Jules and Jim, 1961

Jules and Jim is François Truffaut’s deceptively lyrical, yet understatedly complex nouvelle vague film on love and friendship. At the heart of the conflict is the enigmatic Catherine (exquisitely played by the incomparable Jeanne Moreau), whose chameleon personality adapts to suit the relationship she is in. (Note the effect of the equally inscrutable character, Anna, in Louis Malle’s Damage.) In fact, she is the avatar of an intriguing, seemingly unfinished statue with a haunting smile that the two best friends, Jules (Oskar Werner) and Jim (Henri Serre), were captivated by during a friend’s slide presentation of the Adriatic Island (so much so that the two travel to the same outdoor museum just to see it). For Jules, the shy, conservative Austrian, Catherine assumes the image of a devoted country wife and mother. For Jim, the adventurous, extroverted Frenchman, she transforms herself into a carefree, sexually liberated lover. The tragedy of the film lies in Catherine’s emotional ambiguity towards Jules and Jim. Inasmuch as she desires both men, she eludes their attempts to love her. Unable to choose between them, she destroys everyone by holding on. Set during the advent of World War I, Jules and Jim is an allegorical film about the turmoil between French nationalism and the German occupation of World War II. As with the characters’ doomed love triangle, the film is a scathing indictment of a country led to ruin by lack of conviction and feigned neutrality.

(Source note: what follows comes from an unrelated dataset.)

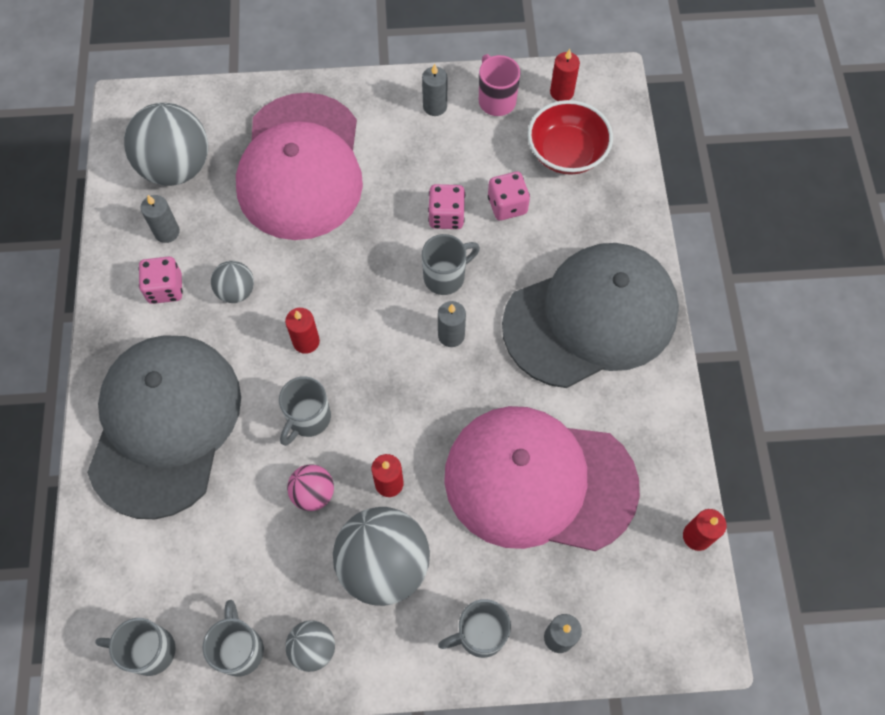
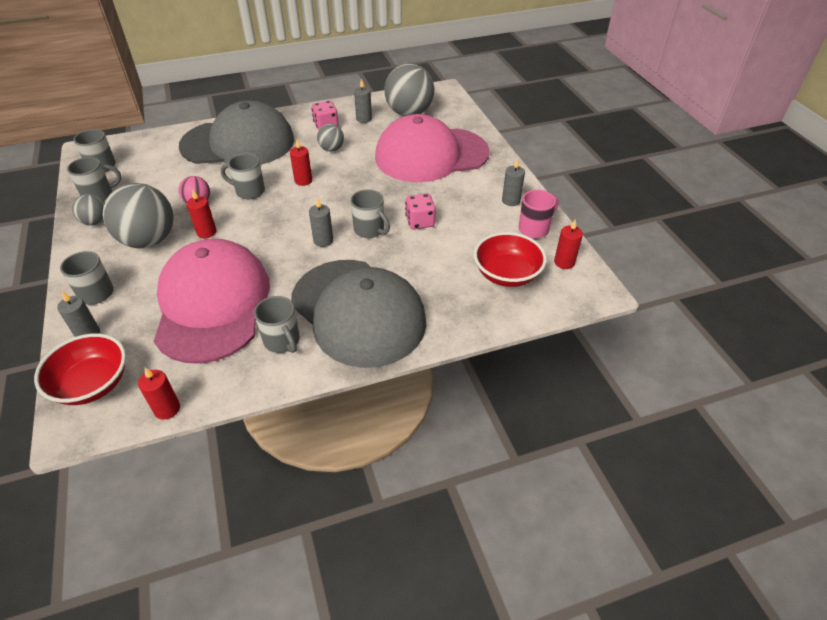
camera: 75 degrees right, 20 degrees down
(507, 205) = (442, 250): pink dice -> none
(620, 405) = (282, 341): none -> grey mug
(644, 624) = (92, 384): none -> red bowl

Truffaut uses the recurrent theme of cycles throughout the film (as in Anatole Litvak’s Goodbye Again). Jules habitually turns an hourglass at his apartment in order to set his bedtime. There is a scene where the camera pans around the bistro, beginning and ending with the two friends talking. Catherine is constantly changing hats, and assumes a different personality with each one. Bicycle trips feature prominently in several scenes, and involve Catherine’s lovers. Lastly, note the structure and lyrics of Catherine’s song, which allude to her pattern of indiscretions, separations, and reconciliations with Jules. Similar to Claude Sautet’s Un Coeur en Hiver, the cyclical theme represents a love triangle. However, it also symbolizes a vicious circle – Catherine’s self-destructive “whirlpool” – of extramarital affairs, emotional vacillation, and cruelty to the people who love her. It is a desperate, hopelessly impossible situation that entraps, rather than liberates. Jules and Jim is a thought provoking film about the devastating consequences of indecision on three people… and a nation.